Investec and GIBS have released the latest results of the Investec GIBS Saving Index, which measures South Africa’s savings rate and the country’s savings behaviour.
The headline index figure for 2017 Q3 was announced at 60.5 points at the end of 2017, which marks a low point in South Africa’s savings track record for 27 years.
A core argument behind the Investec GIBS Saving Index is that for South Africa to achieve the kind of elevated and inclusive growth that shapes economic competitiveness, our economy needs an investment rate in excess of 30%.
“A savings index score of 100 represents a ‘pass mark’ for South Africa in terms of savings to support our economic growth objectives. The latest figure of 60.5 points shows we still have a long way to go towards laying the foundation for that kind of growth.” comments René Grobler, Head of Investec Cash Investments, who spearheaded the creation of the Investec GIBS Savings Index in 2016 with the aim of creating more visibility around the importance of savings in South Africa and to provide a global benchmark for South Africa with the rest of the world.
“Given the tough political environment towards the end of last year and the near-recessionary conditions that loomed over the economy towards the end of 2016 and much of 2017, this is not a surprising result,” comments Professor Adrian Saville, GIBS Professor of Economics, Finance and Strategy, Cannon Asset Managers CEO and Index Co-Author.
“However, our sense is that we are on the cusp of a story that has a silver lining.”
In the latest results, the Structural Flow pillar remains in a long-term downward trend from 1990 to present, and underlines the need for South Africa to structurally reform the economy.
“The Index score for this economically sensitive sub-component resembles the levels for the late 1990s, when we saw the emerging market crisis and the late 2000s, when we saw the global financial crisis,” he says.
Furthermore, the other two pillars also influence South Africa’s ability to save and attract investment.
“We tend to underestimate the impact environmental, economic and political factors can have on individuals, corporates and government’s ability to save, and this is reflected in the latest disappointing figures,” adds Grobler
“A propensity to save and the ability to invest are intertwined, and both are required for long-term wealth creation, in the case of individuals or economic growth in the case of nations,” says Grobler.

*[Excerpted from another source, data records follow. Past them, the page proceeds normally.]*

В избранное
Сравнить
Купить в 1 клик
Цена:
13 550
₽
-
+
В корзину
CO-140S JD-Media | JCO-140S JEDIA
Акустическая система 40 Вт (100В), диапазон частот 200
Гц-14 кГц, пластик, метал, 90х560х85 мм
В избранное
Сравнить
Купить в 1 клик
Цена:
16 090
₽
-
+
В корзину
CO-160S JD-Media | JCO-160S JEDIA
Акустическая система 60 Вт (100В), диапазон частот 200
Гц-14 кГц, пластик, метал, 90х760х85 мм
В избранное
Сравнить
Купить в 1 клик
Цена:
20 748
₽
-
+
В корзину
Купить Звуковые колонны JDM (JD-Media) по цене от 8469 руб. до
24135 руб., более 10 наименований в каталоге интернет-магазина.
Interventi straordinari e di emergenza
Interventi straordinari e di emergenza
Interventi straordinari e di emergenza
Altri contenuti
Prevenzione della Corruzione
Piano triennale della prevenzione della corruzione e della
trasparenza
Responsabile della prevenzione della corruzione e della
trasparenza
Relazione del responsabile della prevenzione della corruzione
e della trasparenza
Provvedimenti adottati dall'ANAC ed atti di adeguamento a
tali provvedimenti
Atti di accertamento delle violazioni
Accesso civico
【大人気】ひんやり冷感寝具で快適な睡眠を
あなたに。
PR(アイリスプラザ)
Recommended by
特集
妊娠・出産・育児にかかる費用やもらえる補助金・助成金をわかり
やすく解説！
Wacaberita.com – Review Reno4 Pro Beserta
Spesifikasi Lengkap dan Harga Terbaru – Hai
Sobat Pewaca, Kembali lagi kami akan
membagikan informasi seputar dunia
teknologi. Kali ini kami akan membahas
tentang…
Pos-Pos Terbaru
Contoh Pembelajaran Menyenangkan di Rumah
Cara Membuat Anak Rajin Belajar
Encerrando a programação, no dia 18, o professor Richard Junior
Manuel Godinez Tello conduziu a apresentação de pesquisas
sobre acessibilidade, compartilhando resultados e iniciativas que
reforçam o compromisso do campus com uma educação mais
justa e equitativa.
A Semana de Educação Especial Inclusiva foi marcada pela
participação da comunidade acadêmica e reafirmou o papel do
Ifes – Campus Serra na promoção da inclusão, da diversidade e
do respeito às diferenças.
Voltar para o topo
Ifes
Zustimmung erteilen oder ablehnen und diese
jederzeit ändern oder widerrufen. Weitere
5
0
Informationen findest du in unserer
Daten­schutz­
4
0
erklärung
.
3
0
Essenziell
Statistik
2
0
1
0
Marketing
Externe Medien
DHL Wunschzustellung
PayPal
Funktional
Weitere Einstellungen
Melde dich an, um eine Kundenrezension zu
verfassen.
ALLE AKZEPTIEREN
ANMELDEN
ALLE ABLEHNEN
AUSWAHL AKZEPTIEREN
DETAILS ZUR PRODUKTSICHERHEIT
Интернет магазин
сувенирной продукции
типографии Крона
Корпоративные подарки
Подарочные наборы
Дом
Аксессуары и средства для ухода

“A culture of saving at every level of society is critical to the well-being of our citizens, and to the sustained economic health of our country. Programmes that promote personal saving and financial education are as important as sound economic policies.”
“Tax-free savings accounts, tax incentives for retirement savings, initiatives like Savings Month and the like are positive means of promoting a savings culture, but they are not enough to reach South Africans who are still financially illiterate,” warns Grobler.
Her hope is that Ramaphosa’s government will recognise the importance of introducing financial literacy curricula to children even at primary school level, and find innovative ways to improve basic financial education of youth and adults that may support entrepreneurs in small business growth and encourage South Africans to save and spend wisely.
As much as South Africa needs to work on structural elements to repair the organisational make-up of the economy, there is a prospect of near-term improvement.
“Business confidence plays a big role in savings and investment decisions, both for South Africans and foreign investors.” adds Grobler.
“An improvement in 2018, following the positive indications on the political and economic stability of the country in December and January, could bolster business sentiment and confidence in the country.”
Adds Saville, “We anticipate that as soon as the next quarter we will start seeing encouraging signs of life from the Index and its underlying components such as the Structural Flow and Structural Environmental Pillar indicators.
The capital funding for investment, he goes on to say, can only come from savings. “The importance of this element is recognised by Cyril Ramaphosa in his New Deal, which targets 3% GDP growth in 2018 and rising to 5% growth by 2023,” explains Saville.
“To put this ambitious plan in place, we need to massively increase levels of investment from around 20% of GDP currently to the NDP target of 30%.”
“Although this quarter’s result is the lowest we have for the index from 1990-2017 and does not make for great reading, the reading itself underscores the need for the Index as a robust measurement tool,” Saville points out.
“As a barometer to track and evaluate our country’s savings performance, we believe the Index is becoming increasingly relevant,” agrees Grobler. “In short, it does not only reflect our overall savings culture but also shows the influence of environmental factors. While we are seeing those influences in the latest figures, we can also be encouraged that it may lag the positive changes that lie ahead and help us emerge from the savings trap.”
“We believe that savings has to be firmly on the agenda as we go into 2018,” says Grobler.
“For a more inclusive economy and elevated economic growth, we need more investment and to achieve that, we need higher savings.”